By Deena Dasein
The TV pictures and eyewitness accounts of the devastation to key symbols of America’s strength—its dominant economic (World Trade Center) and military (the Pentagon) position in the world—create intense emotion. Our emotions escalate, enhanced with each news account and personal “did you hear” breathless encounter.
And in times of extreme emotion, people tend to see things in an either/or, black/white, you’re either with us or you’re against us, mode. We become, in the terms of the nineteenth-century theorist of crowd psychology Gustav LeBon, mass-minded.
The internment of Americans of Japanese descent during World War II and the McCarthyist red-scare witch hunts during the nuclear fear a decade later are merely two reactions to emotional mass-minded thinking. World history is littered with far worse inhumane actions emanating from the same sort of reaction.

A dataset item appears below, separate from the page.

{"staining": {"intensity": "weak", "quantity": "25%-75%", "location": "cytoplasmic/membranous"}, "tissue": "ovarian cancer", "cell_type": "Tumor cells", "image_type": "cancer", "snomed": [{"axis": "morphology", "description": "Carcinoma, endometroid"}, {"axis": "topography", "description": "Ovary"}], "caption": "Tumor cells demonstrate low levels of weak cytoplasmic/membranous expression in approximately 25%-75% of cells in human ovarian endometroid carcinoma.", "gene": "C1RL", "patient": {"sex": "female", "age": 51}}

The attack on America on 9/11 (a date that will not only live in infamy, but nicely symbolizes the emergency phone number) creates, in the population and the media, mutually reinforcing one another, this mass-minded, us/them binary mode of thinking. As long as this emotional response dominates, anyone criticizing America will be seen as an enemy of America, as an ally of those who committed the attack. It will tend to silence criticism, not only because those who would offer the criticism fear retaliation, but also because the would-be critics are also prone to the same binary thinking as their neighbors and self-censor their voices and even their thoughts.

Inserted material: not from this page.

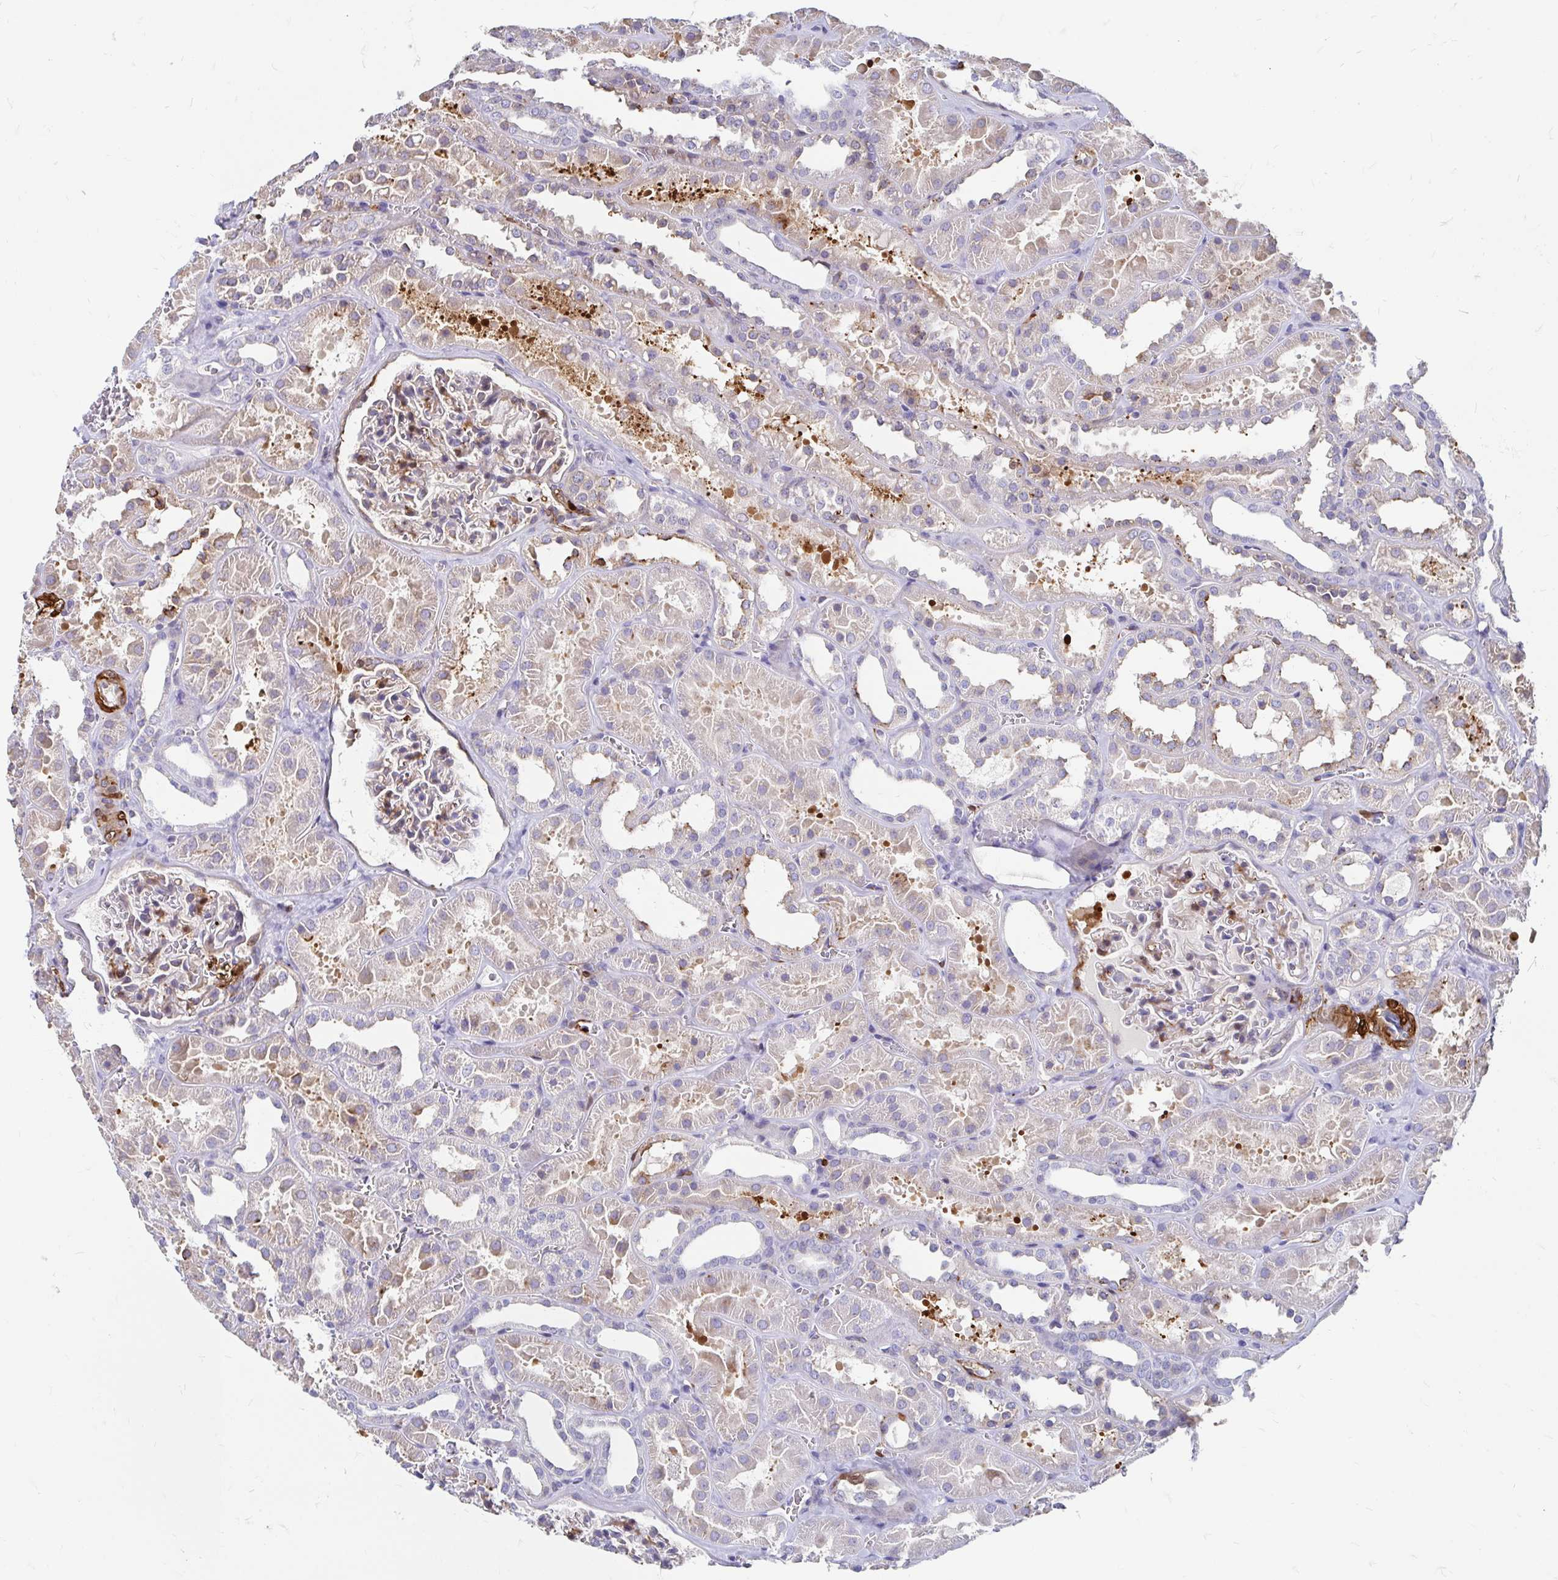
{"staining": {"intensity": "negative", "quantity": "none", "location": "none"}, "tissue": "kidney", "cell_type": "Cells in glomeruli", "image_type": "normal", "snomed": [{"axis": "morphology", "description": "Normal tissue, NOS"}, {"axis": "topography", "description": "Kidney"}], "caption": "High magnification brightfield microscopy of normal kidney stained with DAB (3,3'-diaminobenzidine) (brown) and counterstained with hematoxylin (blue): cells in glomeruli show no significant staining.", "gene": "CDKL1", "patient": {"sex": "female", "age": 41}}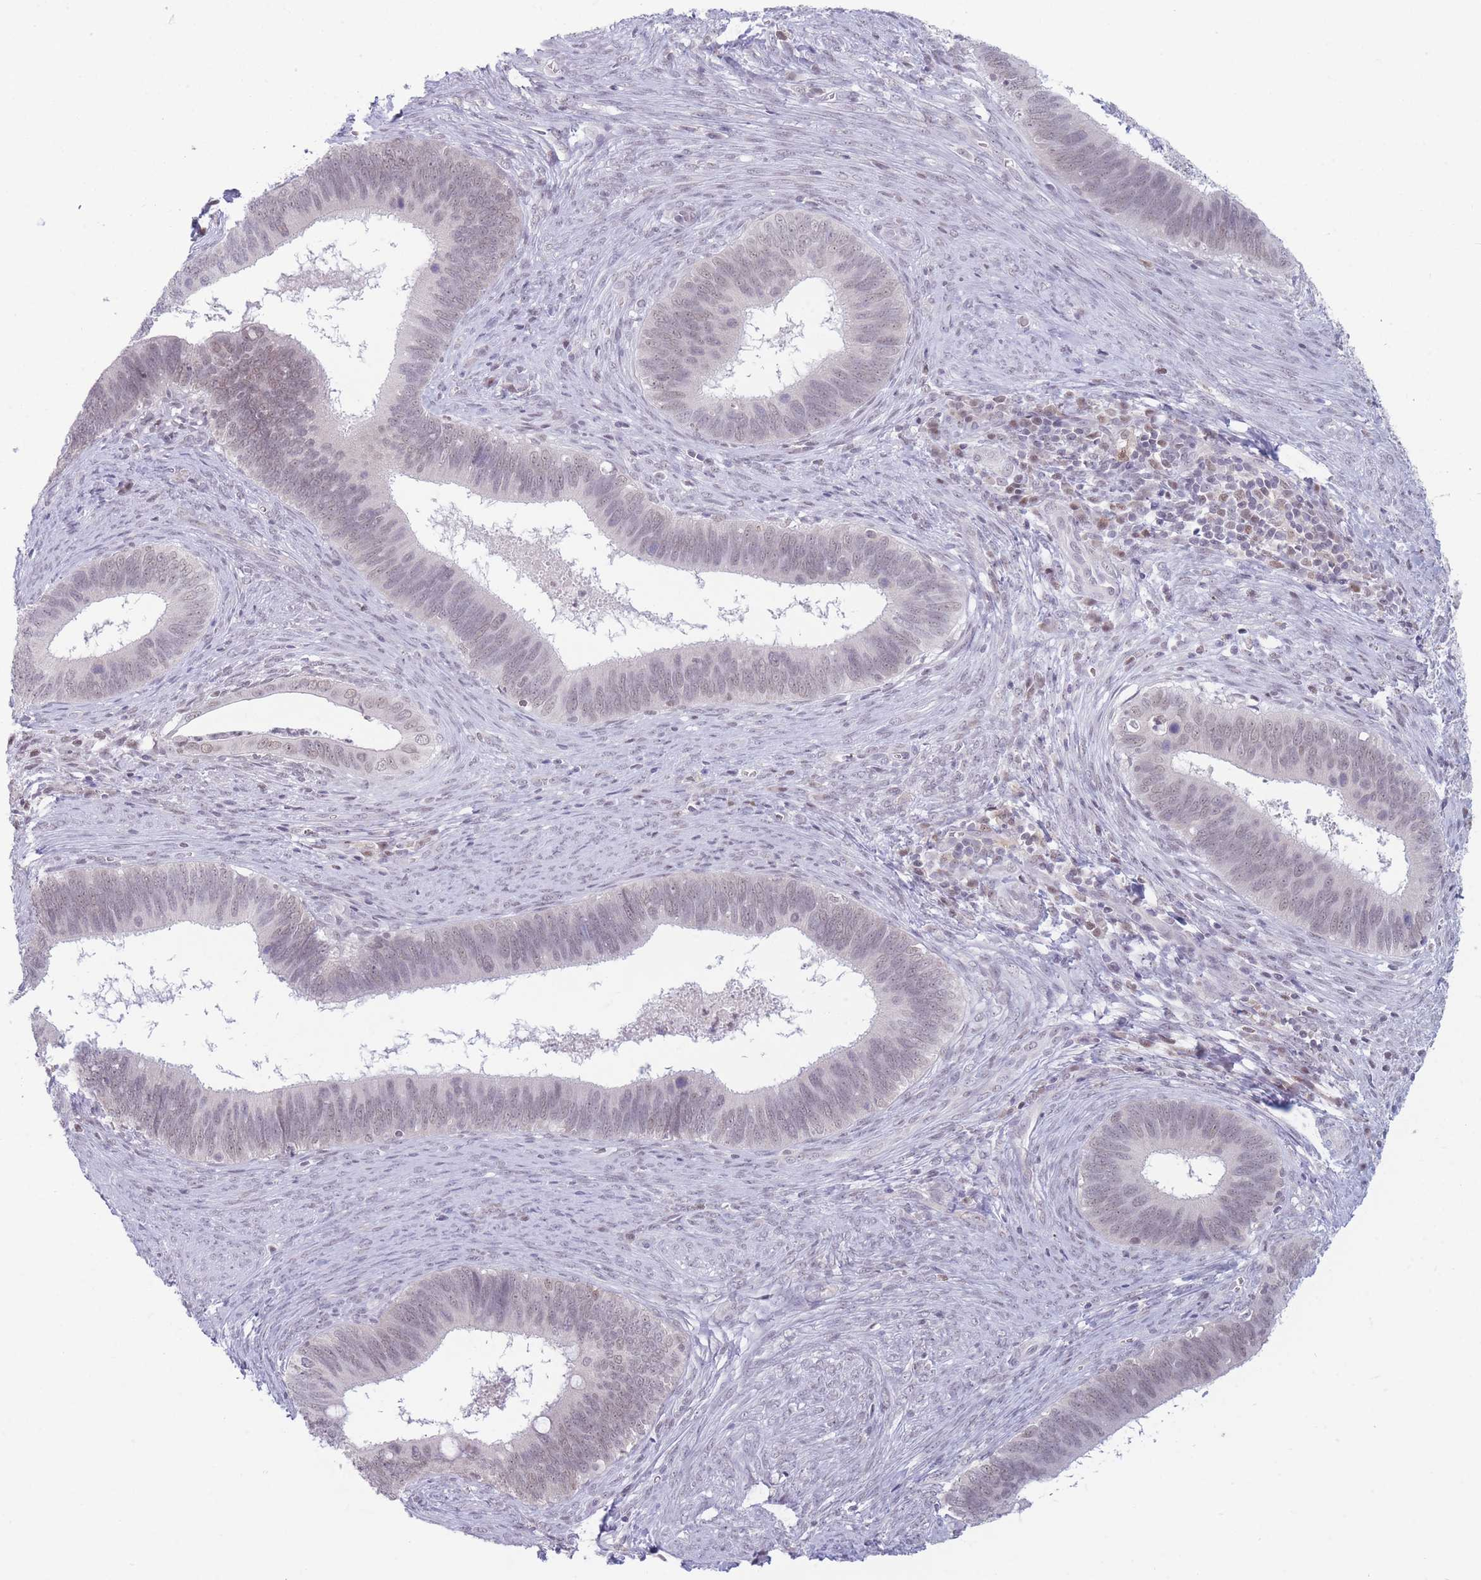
{"staining": {"intensity": "weak", "quantity": "<25%", "location": "nuclear"}, "tissue": "cervical cancer", "cell_type": "Tumor cells", "image_type": "cancer", "snomed": [{"axis": "morphology", "description": "Adenocarcinoma, NOS"}, {"axis": "topography", "description": "Cervix"}], "caption": "Tumor cells are negative for brown protein staining in adenocarcinoma (cervical).", "gene": "ARID3B", "patient": {"sex": "female", "age": 42}}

The attack on America comes at a wonderful time for the American “powers that be.” Well, maybe wonderful is not the precise word, but they’ll at least enjoy short-term benefits. Tuesday’s attack on America will cause a cease-fire, or at least a very marked reduction in the fight against American (and the global groups like the IMF that the U.S. leads) hegemony. That fight has been attacked, not with hijacked planes crashing into buildings, but attacked nonetheless. There are innumerable activist groups throughout the United States (and, of course, in other countries) that have been writing and demonstrating against the American economic and military policies and practices. The anti-globalization groups that congregated in Seattle and elsewhere, most recently in Genoa, Italy, are part of a far larger unorganized critical mass of people.
On Tuesday, America was temporarily canceled—work, play, school and travel ground to a full stop. Only emergency services, and, of course, the mass media, were on full alert. But the everyday world will shortly resume. The momentum of those critical of the United States will surely be stifled by the “rally ‘round the flag” feelings. Whether this will devastate these movements remains to be seen.